У Эйзенхауэра своё деление на людей первого и второго сорта, подумал Монтгомери. Задержка с высадкой на материк и тактика одних лишь укусов в филейную часть немецкого зверя неизбежно повлекут дальнейшие потери у русских. Но американца почему-то это не так волнует, как судьба нескольких поляков на Сицилии.

След от ногтя американского генерала, отметившего на карте зону высадки и развёртывания британской 8-й армии, перечеркнул кружочек городка Пакино пополам.

Глава шестая. «Цитадель» начинается

4 июля 1943 года. Белгород

Накануне решающего наступления на Курск у генерал-фельдмаршала фон Манштейна дико болела голова. В часы, когда он должен был находиться в своём штабе и контролировать последние шаги перед операцией, Гитлер дал «более важное задание». С фюрером не спорят, и командующий южной группировкой бросил войска, чтобы лететь в Бухарест ради награждения маршала Антонеску золотым знаком за крымскую кампанию! После пышных празднеств и обильных возлияний 55-летний фон Манштейн, обычно не перебиравший, чувствовал себя отвратительно. В «юнкерсе» немилосердно болтало, и когда самолёт поздно вечером 3 июля приземлился в Белгороде, немецкий командующий был готов рвать голыми руками и своих, и чужих…

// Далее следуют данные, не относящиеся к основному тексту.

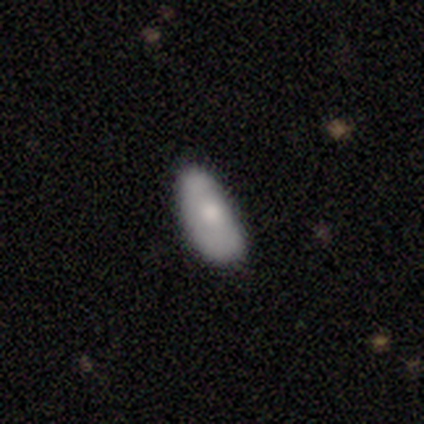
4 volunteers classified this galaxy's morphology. Smooth or featured?
  - smooth: 75% *
  - star or artifact: 25%
  - featured or disk: 0%
How rounded?
  - in between: 67% *
  - cigar-shaped: 33%
  - round: 0%
Merging?
  - minor disturbance: 100% *
  - none: 0%
  - major disturbance: 0%
  - merger: 0%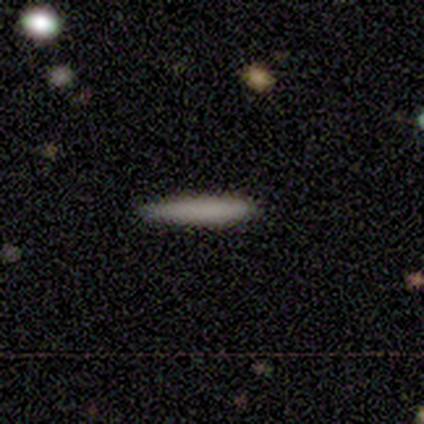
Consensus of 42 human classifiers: Overall: smooth (83%). How rounded: cigar-shaped (97%). Merging: none (92%).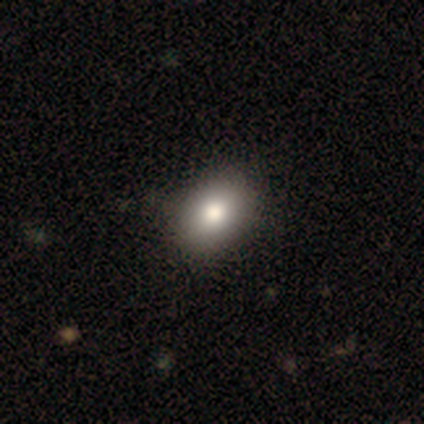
smooth_or_featured: smooth (p=0.85) [alt: featured or disk p=0.10]
how_rounded: in between (p=0.82) [alt: round p=0.18]
merging: none (p=0.66) [alt: minor disturbance p=0.08]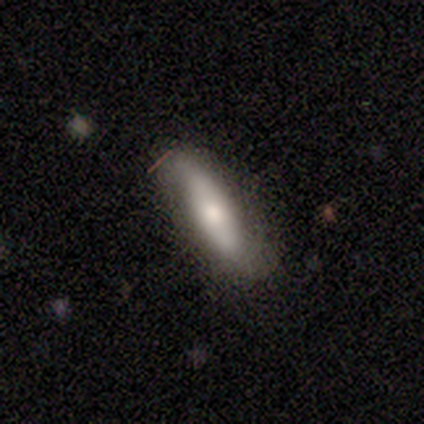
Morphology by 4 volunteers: Smooth or featured?
  - smooth: 50% * (tied)
  - featured or disk: 50% * (tied)
  - star or artifact: 0%
How rounded?
  - cigar-shaped: 100% *
  - round: 0%
  - in between: 0%
Merging?
  - none: 50% * (tied)
  - minor disturbance: 50% * (tied)
  - major disturbance: 0%
  - merger: 0%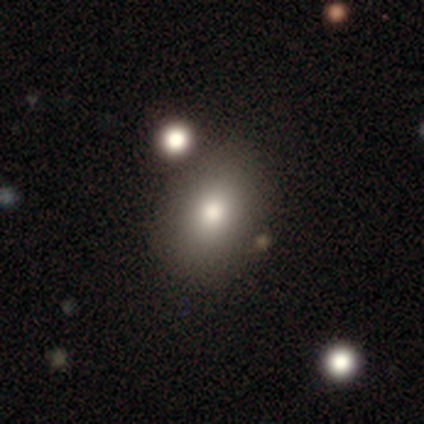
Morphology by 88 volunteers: smooth-or-featured: smooth: 70% | featured or disk: 16% | star or artifact: 14%
  how-rounded: in between: 66% | round: 32% | cigar-shaped: 2%
  merging: none: 68% | minor disturbance: 18% | major disturbance: 7% | merger: 7%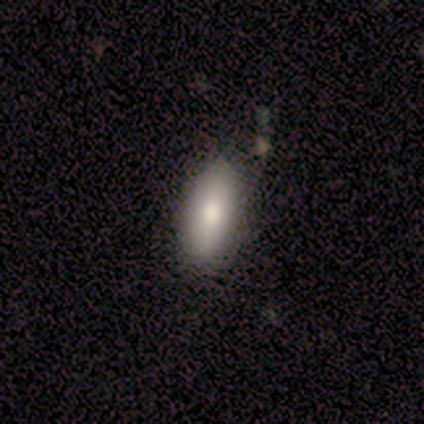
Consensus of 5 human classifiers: This appears to be a smooth galaxy with no disk features (100%) that is cigar-shaped (60%). Merging: none (80%).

Вызванные среди ночи командиры танковых корпусов торопливо докладывали о последних приготовлениях. Всё, что можно было сосредоточить для удара на север, находилось в состоянии низкого старта, командовавший 2-м танковым корпусом СС обергруппенфюрер Хауссер заверял – после артподготовки и массированного налёта авиации наступление на Обоянь можно начинать уже сегодня, и потребовались усилия, чтобы осадить самоуверенного эсэсовца.

– Нет, абсолютно невозможно. Фюрер лично назначил дату операции – 5 июля.

Фон Манштейн одобрил только локальные выпады 4-й танковой армии вдоль линии соприкосновения с 6-й гвардейской армией русских, где немецкие части находились на невыгодных исходных рубежах, полоса обороны противника не просматривалась, артиллерией обстреливалась наугад.

– Помните нашу главную задачу, господа. Наша 4-я танковая армия прорывает оборону противника в направлении на Курск, продвигаясь через рубеж Марьино – Обоянь, потом как можно быстрее устанавливает связь с наступающей с севера 9-й армией. Все остальные направления и задачи – второстепенные.

Отпустив генералов, фельдмаршал вперился взглядом в карту со свежими карандашными отметками расположения танковых дивизий. Сил много, но сил не хватает! Фюрер не дал практически ничего из группы «Центр», где больше войск и техники на километр фронта. До сих пор держит армию у Новороссийска, всё ещё надеясь через тот плацдарм вернуться на Кавказ. По-прежнему множество соединений ждёт своего часа в Европе, перекрывая всё южное и западное побережье в страхе перед гипотетической высадкой союзников.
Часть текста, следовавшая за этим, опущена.